→ **What you should do**
Restate all of the records below exactly. Do not carry over any image.

→ **Records shown**
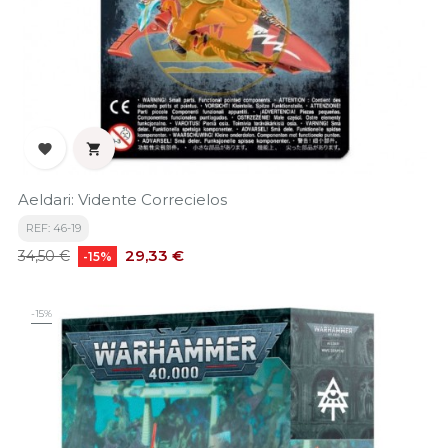


Aeldari: Vidente Correcielos
REF: 46-19
Precio
Precio
29,33 €
34,50 €
-15%
base
-15%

→ **Written response**


Aeldari: Vidente Correcielos
REF: 46-19
Precio
Precio
29,33 €
34,50 €
-15%
base
-15%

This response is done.